HPC FARM | USER GUIDE

What is Farm >>

Firstly, a short historical excursus: supercomputers or computers with high-level computational capacity compared to a general-purpose computer, emerged in the 1960's and by the end of 20th century massively parallel supercomputers become the norm. However, twenty years ago the real supercomputers were extremely expensive. Moreover, each vendor proposed his own architecture and by once choosing a vendor, the user was locked into a specific solution. A computer cluster or a farm is a cluster of identical, commodity-grade computers networked into a small local area network with installed libraries and programs, allowing the processing to be shared among them. The result is a high-performance parallel computing cluster comprising inexpensive personal computer hardware. Over the years this technology has developed and the cluster network is now so fast that it successfully competes with real supercomputers, such as Cray or IBM Blue Gene.

The fact that it is a collection of individual computers (compute nodes), the cluster allows for different types of workload. The first type is a real High Performance Computing (HPC), in which the code uses Message Passing Interface (MPI) libraries and runs over many compute nodes. MPI allows the user to utilize the number of CPUs and memory that otherwise unavailable. The second type is High Throughput Computing (HTC). The HTC code runs many times and the results are statistically analyzed. The large number of CPUs allows the user to perform the Monte-Carlo integration and similar problems faster. The third type is multithreading, in which the code can fully utilize one compute node. The advantage for the user is in the fact that present-time compute nodes usually have more CPUs that a typical PC.

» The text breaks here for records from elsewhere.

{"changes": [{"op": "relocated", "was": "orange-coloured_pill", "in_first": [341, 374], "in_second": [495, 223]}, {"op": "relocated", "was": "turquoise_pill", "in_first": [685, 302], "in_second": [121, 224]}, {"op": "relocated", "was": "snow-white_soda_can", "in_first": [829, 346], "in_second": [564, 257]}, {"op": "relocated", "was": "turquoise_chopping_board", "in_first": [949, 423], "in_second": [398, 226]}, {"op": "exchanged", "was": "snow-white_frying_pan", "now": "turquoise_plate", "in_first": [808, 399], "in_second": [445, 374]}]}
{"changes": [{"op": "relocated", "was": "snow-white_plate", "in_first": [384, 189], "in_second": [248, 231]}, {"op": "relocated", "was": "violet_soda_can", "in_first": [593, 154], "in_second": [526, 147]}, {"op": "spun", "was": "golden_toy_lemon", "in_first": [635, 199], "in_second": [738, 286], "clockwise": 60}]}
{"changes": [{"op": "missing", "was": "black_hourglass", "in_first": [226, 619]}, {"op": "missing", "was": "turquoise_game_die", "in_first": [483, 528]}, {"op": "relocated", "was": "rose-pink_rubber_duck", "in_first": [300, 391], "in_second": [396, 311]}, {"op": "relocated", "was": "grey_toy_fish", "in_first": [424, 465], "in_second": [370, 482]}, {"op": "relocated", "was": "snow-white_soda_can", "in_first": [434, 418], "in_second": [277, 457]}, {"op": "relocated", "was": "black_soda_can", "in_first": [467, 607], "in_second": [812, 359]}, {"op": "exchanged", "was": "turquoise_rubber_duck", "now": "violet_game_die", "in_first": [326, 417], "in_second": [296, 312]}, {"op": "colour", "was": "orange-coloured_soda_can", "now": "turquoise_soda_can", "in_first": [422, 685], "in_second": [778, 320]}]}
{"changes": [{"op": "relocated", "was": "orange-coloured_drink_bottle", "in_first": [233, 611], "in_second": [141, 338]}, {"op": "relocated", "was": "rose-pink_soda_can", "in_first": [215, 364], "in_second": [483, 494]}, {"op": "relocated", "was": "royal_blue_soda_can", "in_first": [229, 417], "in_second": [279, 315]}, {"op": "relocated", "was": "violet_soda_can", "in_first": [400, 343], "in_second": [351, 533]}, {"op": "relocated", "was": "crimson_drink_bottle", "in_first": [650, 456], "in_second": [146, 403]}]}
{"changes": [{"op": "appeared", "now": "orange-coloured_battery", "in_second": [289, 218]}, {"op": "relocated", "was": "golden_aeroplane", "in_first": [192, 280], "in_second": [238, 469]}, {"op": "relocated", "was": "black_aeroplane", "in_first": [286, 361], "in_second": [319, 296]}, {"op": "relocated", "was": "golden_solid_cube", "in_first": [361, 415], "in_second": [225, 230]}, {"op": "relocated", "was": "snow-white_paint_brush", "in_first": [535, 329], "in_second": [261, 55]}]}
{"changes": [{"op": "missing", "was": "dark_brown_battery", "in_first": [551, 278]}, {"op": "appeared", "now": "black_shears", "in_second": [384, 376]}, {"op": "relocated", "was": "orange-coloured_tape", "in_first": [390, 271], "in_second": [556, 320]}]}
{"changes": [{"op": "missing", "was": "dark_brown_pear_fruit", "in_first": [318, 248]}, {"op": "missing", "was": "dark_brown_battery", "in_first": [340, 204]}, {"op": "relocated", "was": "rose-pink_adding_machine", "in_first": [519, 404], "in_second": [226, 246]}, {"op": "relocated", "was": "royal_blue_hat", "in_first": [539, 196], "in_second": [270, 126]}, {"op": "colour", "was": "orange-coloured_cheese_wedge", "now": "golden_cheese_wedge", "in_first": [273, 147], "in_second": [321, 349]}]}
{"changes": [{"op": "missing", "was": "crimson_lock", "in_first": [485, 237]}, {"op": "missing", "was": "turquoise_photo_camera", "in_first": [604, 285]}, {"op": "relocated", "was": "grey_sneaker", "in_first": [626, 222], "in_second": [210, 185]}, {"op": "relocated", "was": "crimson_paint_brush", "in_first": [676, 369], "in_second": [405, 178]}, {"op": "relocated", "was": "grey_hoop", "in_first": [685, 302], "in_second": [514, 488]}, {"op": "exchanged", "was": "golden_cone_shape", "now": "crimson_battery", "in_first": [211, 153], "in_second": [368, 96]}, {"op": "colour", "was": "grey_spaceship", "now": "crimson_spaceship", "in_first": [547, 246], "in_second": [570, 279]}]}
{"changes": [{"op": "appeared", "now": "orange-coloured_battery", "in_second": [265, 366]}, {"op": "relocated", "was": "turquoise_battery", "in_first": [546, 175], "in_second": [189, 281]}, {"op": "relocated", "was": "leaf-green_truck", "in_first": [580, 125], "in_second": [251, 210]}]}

There are two factors that convert a collection of compute nodes into a cluster. One is shared storage and the second is the workload manager. Shared storage allows any compute node to access the same files and the same programs. On the other hand, shared storage allows the user identical environment on any compute node in a cluster. The workload manager allocates specific parts of hardware or other resources to run a program. It ensures that every user will be allocated the requested resource without disturbing other users. The user request for the resources and to run the program, is identified by the workload manager as a “job”. Since the cluster is a public resource and it has usage policies, all jobs are organized in queues of different priority and with different amount of resources. The workload manager sorts and runs jobs from different queues.